- **Prompt 1**
In the excerpt on Stephan MacLeod, what year did he found Gli Angeli Genève?
- **Prompt 2**
Rewrite the excerpt on Stephan MacLeod starting with "Swiss bass singer" and going on through "the Lausanne Conservatory.", replacing "professor of singing" with "teacher of voice".
- **Prompt 3**
Summarize the excerpt on Stephan MacLeod in two sentences.

- **Excerpt provided**

*-*-*

Swiss bass singer and conductor

Stephan MacLeod is a Swiss bass and conductor focused on Baroque music in historically informed performance who has performed internationally. He was first bass of the Huelgas Ensemble for five years and took part in the complete recording of Bach's cantatas by Masaaki Suzuki and the Bach Collegium Japan as both a soloist and a choir member. He founded his own ensemble, Gli Angeli Genève, and has also been professor of singing at the Lausanne Conservatory.

== Career ==
MacLeod was born in Geneva in 1971, a son of John MacLeod of MacLeod. He first studied piano and violin, then voice in his hometown, then at the Musikhochschule Köln with Kurt Moll, and in Lausanne, with Gary Magby. In Cologne, he became interested in historically informed performance and collaborated with Reinhard Goebel and his Musica Antiqua Köln. He was first bass of the Huelgas Ensemble for five years. He worked further with Philippe Herreweghe, Gustav Leonhardt, Jordi Savall, and others. He appeared in Europe and beyond.

He founded the ensemble Gli Angeli Genève of voices and instruments in 2005, singing and directing the group. Their first CD was in 2008 named Editor's Choice by Gramophone. He has been professor of singing at the Haute Ecole de Musique of Lausanne from 2013.

== Recordings ==
MacLeod has made over 75 CDs. He took part in the complete recording of Bach's cantatas by Masaaki Suzuki and the Bach Collegium Japan as both a soloist and a choir member. For the first CD of Gli Angeli Genève, he chose Baroque German cantatas by Buxtehude, Bruhns, Telemann and finally Bach's Ich habe genug, BWV 82. Their 2021 recording of Bach's Mass in B minor, with ten singers and 27 instrumentalists, was described by a reviewer from Gramophone as "characterised by swift momentum, crisp articulation and benevolent attention to detail".
In 2025 he released the complete chorale cantatas of Bach, which had been recorded over several years.

*-*-*

- **Supplied entries**
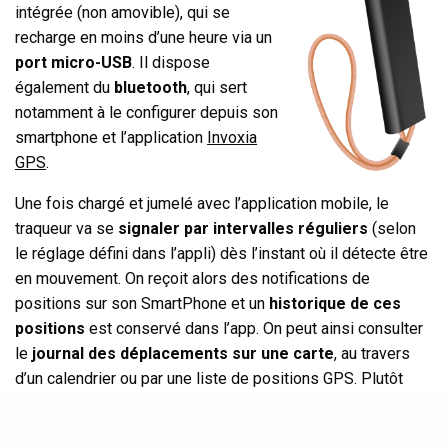
intégrée (non amovible), qui se
recharge en moins d’une heure via un
port micro-USB
. Il dispose
également du
bluetooth
, qui sert
notamment à le configurer depuis son
smartphone et l’application
Invoxia
GPS
.
Une fois chargé et jumelé avec l’application mobile, le
traqueur va se
signaler par intervalles réguliers
(selon
le réglage défini dans l’appli) dès l’instant où il détecte être
en mouvement. On reçoit alors des notifications de
positions sur son SmartPhone et un
historique de ces
positions
est conservé dans l’app. On peut ainsi consulter
le
journal des déplacements sur une carte
, au travers
d’un calendrier ou par une liste de positions GPS. Plutôt
sympa pour revoir l’itinéraire du dernier road-trip. ;-)
L’application mobile permet également de définir des
«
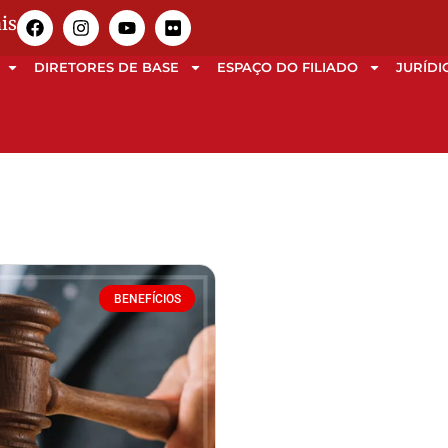
is
DIRETORES DE BASE
ESPAÇO DO FILIADO
JURÍDI
BENEFÍCIOS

*-*-*

- **Answer 1**
He founded it in 2005.

- **Answer 2**
Swiss bass singer and conductor

Stephan MacLeod is a Swiss bass and conductor focused on Baroque music in historically informed performance who has performed internationally. He was first bass of the Huelgas Ensemble for five years and took part in the complete recording of Bach's cantatas by Masaaki Suzuki and the Bach Collegium Japan as both a soloist and a choir member. He founded his own ensemble, Gli Angeli Genève, and has also been teacher of voice at the Lausanne Conservatory.

- **Answer 3**
Stephan MacLeod, born in Geneva in 1971, is a Swiss bass and conductor focused on Baroque music in historically informed performance, who was first bass of the Huelgas Ensemble for five years and sang in the complete recording of Bach's cantatas by Masaaki Suzuki and the Bach Collegium Japan. In 2005 he founded Gli Angeli Genève, which he sings with and directs, and he has made over 75 CDs and has been professor of singing at the Haute Ecole de Musique of Lausanne since 2013.